■ **Extracted text**
______________________________
Work pressure and ethics
Ethical servant?
While some relate ethics to submissiveness and coercion with forced conformity, in its broader sense ethics reflect diligence and value based work. It is true that meticulousness and hard work produce better professional outcomes, and rightly so, impact personal recognition and promotion of the ethical employee. The 20th century employee in the industrial age had to perform sufficiently enough to bring food to his plate. Any extra work never got him value addition. Thus ethics and diligence meant something different then. If it that worker got more money on the table, he was willing to shed some extra sweat.
Ethics or Morals
For some, eating the fruit of their effort is ethical. For many others who are infected with laziness, this is illogical. On a moral standpoint the unethical and immoral are frequently thieves, cheaters, burglars and robbers. They live off the effort of others and refuse to do their share. Their moral development is unquestionably stagnated. However in a working organization, it is presumed that no one is a thief. Each may perceive their effort in variable perspectives. Many feel they are not paid ‘enough’ for their effort. Few believe that that they get their true ‘worth’ and several seem to be uninterested in greater ‘value’ addition.
______________________________
■ **Data shown**

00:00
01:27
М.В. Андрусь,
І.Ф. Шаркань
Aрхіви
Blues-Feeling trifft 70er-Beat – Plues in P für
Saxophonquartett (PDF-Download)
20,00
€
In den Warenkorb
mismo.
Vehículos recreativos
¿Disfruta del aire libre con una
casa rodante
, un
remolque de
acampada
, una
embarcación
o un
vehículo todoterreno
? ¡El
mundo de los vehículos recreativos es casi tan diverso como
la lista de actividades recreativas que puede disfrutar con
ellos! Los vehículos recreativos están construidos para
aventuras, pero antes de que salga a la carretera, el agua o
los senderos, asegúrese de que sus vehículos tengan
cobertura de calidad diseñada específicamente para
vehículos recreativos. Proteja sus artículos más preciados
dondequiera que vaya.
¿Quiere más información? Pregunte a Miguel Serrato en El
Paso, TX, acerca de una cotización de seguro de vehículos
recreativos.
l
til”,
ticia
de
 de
______________________________
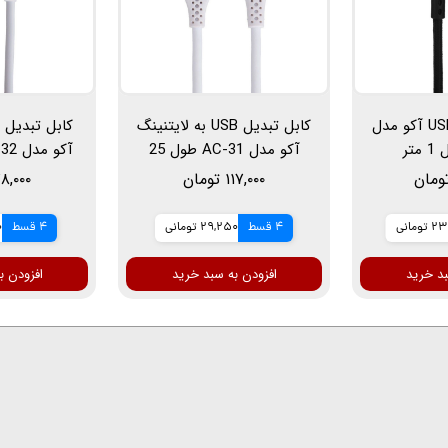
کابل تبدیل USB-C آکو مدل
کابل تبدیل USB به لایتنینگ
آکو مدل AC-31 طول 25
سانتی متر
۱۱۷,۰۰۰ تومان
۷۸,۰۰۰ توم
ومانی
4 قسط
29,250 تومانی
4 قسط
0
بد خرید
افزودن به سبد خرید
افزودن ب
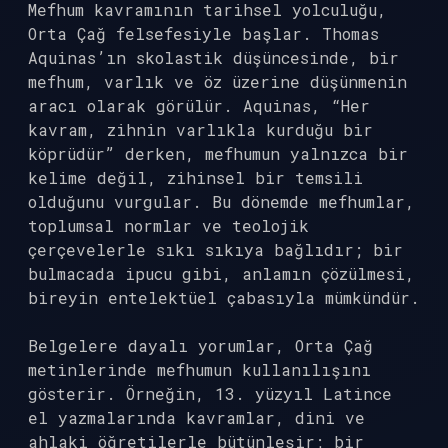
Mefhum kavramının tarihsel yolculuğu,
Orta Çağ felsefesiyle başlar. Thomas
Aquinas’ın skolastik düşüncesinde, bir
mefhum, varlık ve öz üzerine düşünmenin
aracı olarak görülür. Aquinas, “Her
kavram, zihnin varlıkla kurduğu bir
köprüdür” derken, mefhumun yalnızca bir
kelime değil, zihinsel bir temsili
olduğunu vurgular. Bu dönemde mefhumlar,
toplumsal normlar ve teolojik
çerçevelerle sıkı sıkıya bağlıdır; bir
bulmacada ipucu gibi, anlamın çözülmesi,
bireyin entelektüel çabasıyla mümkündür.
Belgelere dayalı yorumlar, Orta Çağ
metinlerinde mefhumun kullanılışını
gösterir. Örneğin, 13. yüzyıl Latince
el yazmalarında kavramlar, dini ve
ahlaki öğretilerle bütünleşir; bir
______________________________
■ **Problems to solve**
1. Answer these questions from the text on work pressure and ethics, giving each answer on its own line marked with its letter.
(a) What did the 20th century employee in the industrial age have to do?
(b) From a moral standpoint, who are the unethical and immoral frequently?
(c) What is presumed about the people in a working organization?
2. Write out the part of the text on work pressure and ethics that begins at the words "Ethics or Morals" and stops after the words "greater ‘value’ addition.".
The entries have no connection to the text on work pressure and ethics.

■ **Results in order**
1.
(a) Perform sufficiently enough to bring food to his plate.
(b) Thieves, cheaters, burglars and robbers.
(c) That no one is a thief.

2.
Ethics or Morals
For some, eating the fruit of their effort is ethical. For many others who are infected with laziness, this is illogical. On a moral standpoint the unethical and immoral are frequently thieves, cheaters, burglars and robbers. They live off the effort of others and refuse to do their share. Their moral development is unquestionably stagnated. However in a working organization, it is presumed that no one is a thief. Each may perceive their effort in variable perspectives. Many feel they are not paid ‘enough’ for their effort. Few believe that that they get their true ‘worth’ and several seem to be uninterested in greater ‘value’ addition.